TASK STATEMENT –
Give back every entry precisely as written, without any of the images.

Extracted data entries –

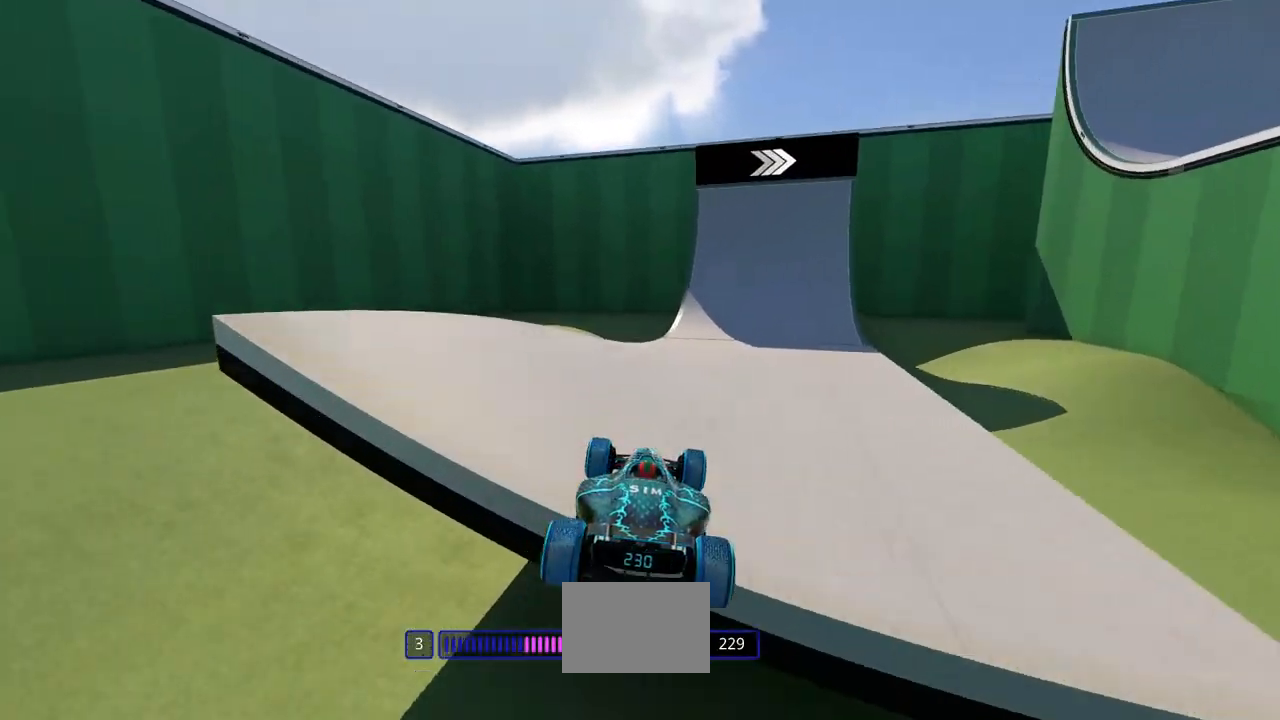
{"keys": ["up"], "events": []}
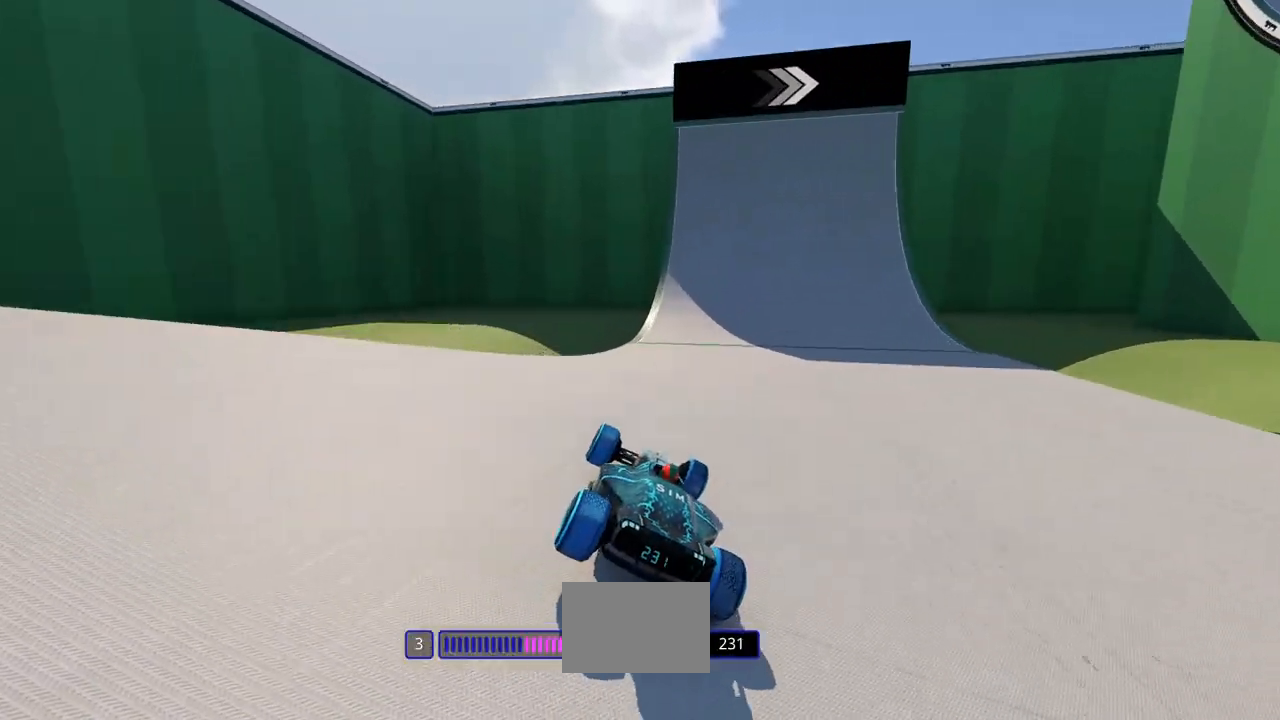
{"keys": ["right", "up"], "events": [[67, "right", "down"], [167, "right", "up"], [233, "right", "down"]]}
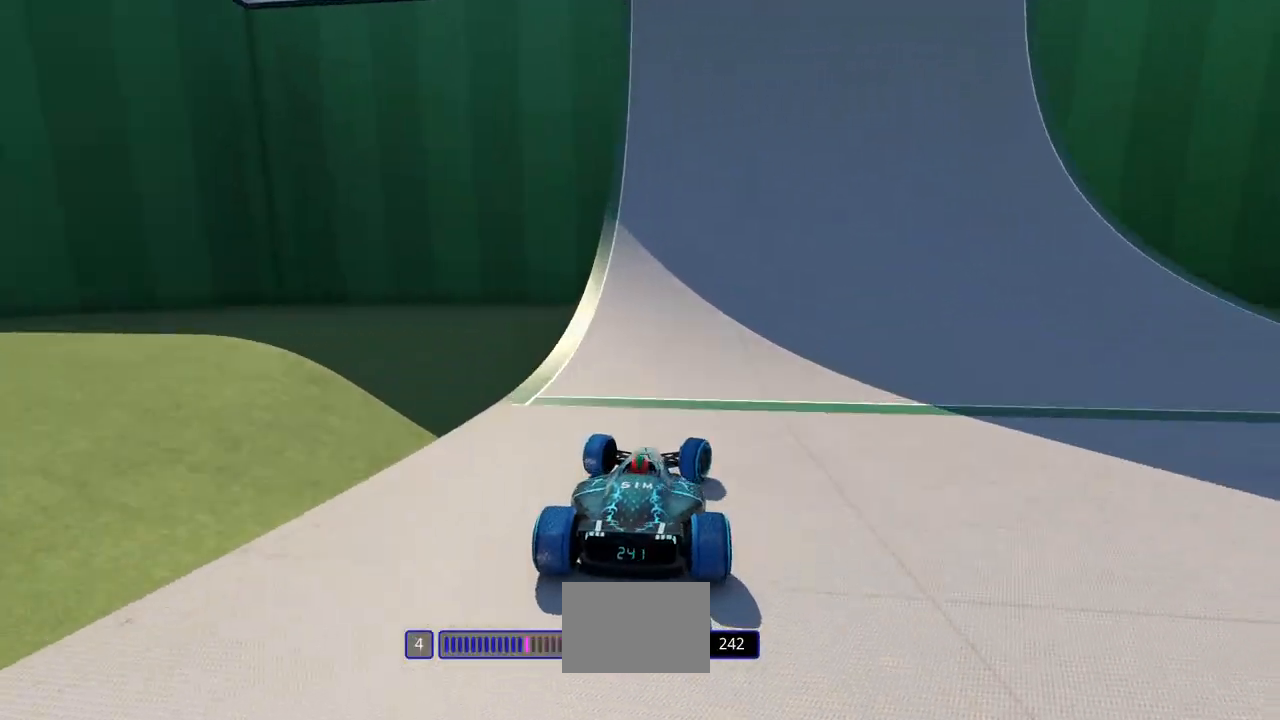
{"keys": ["right", "up"], "events": []}
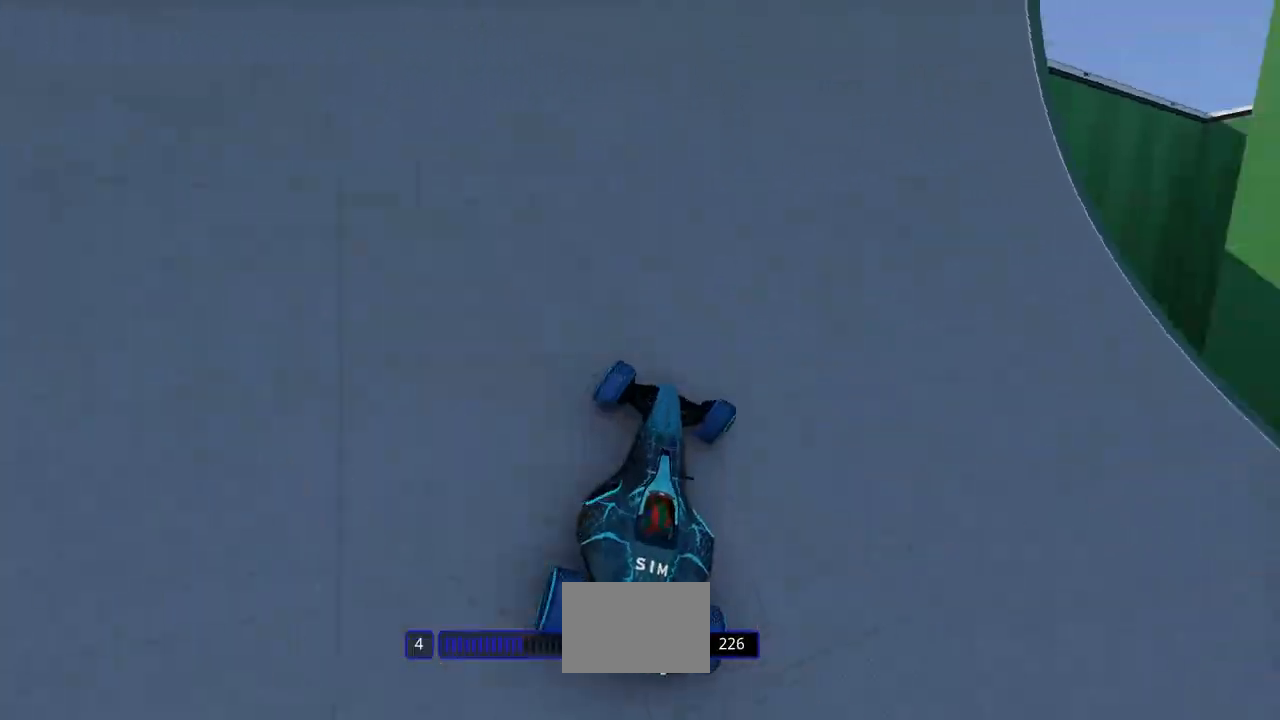
{"keys": ["right"], "events": [[167, "up", "up"]]}
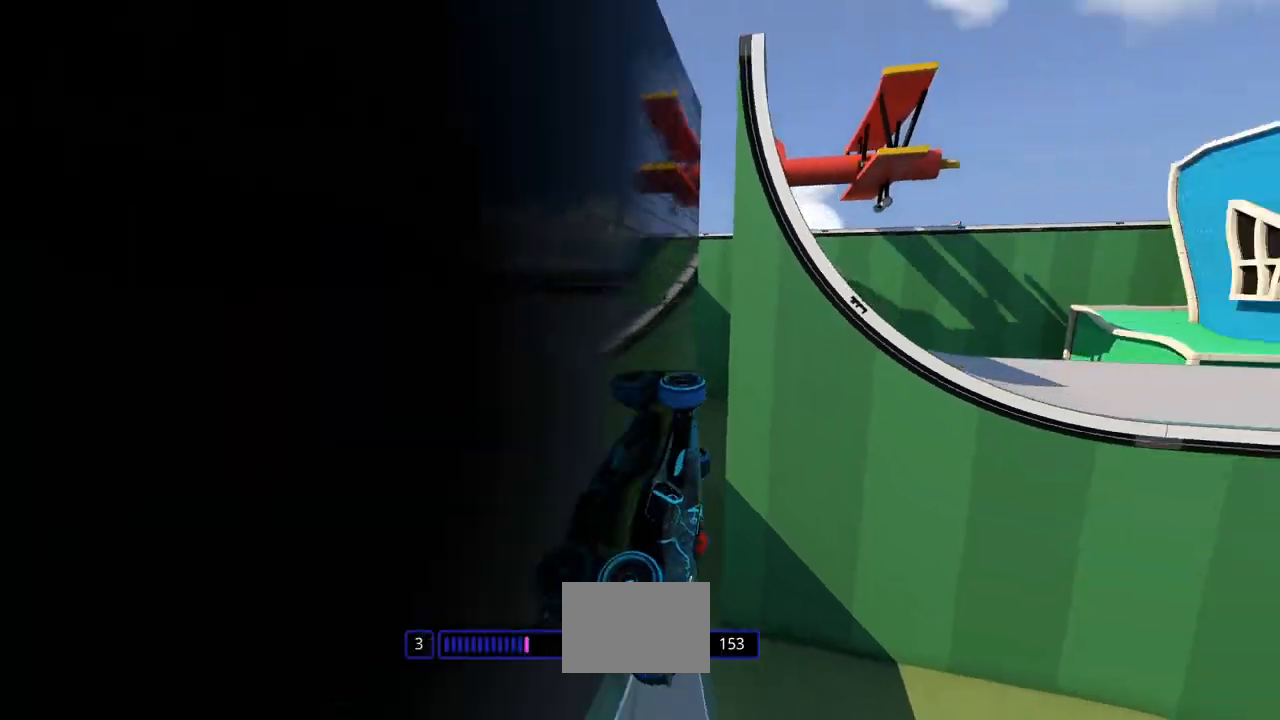
{"keys": ["left", "up"], "events": [[33, "right", "up"], [167, "up", "down"], [233, "left", "down"]]}
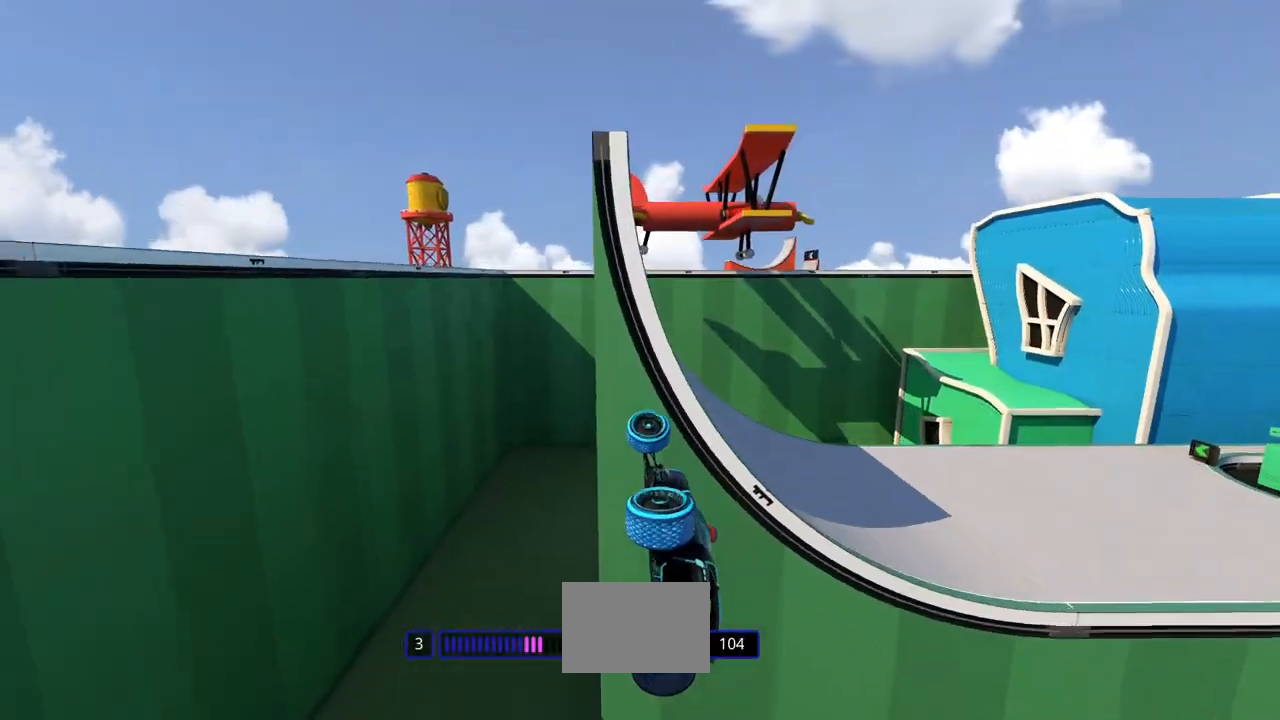
{"keys": ["up"], "events": [[433, "left", "up"]]}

FINISHED EXERCISE –
{"keys": ["up"], "events": []}
{"keys": ["right", "up"], "events": [[67, "right", "down"], [167, "right", "up"], [233, "right", "down"]]}
{"keys": ["right", "up"], "events": []}
{"keys": ["right"], "events": [[167, "up", "up"]]}
{"keys": ["left", "up"], "events": [[33, "right", "up"], [167, "up", "down"], [233, "left", "down"]]}
{"keys": ["up"], "events": [[433, "left", "up"]]}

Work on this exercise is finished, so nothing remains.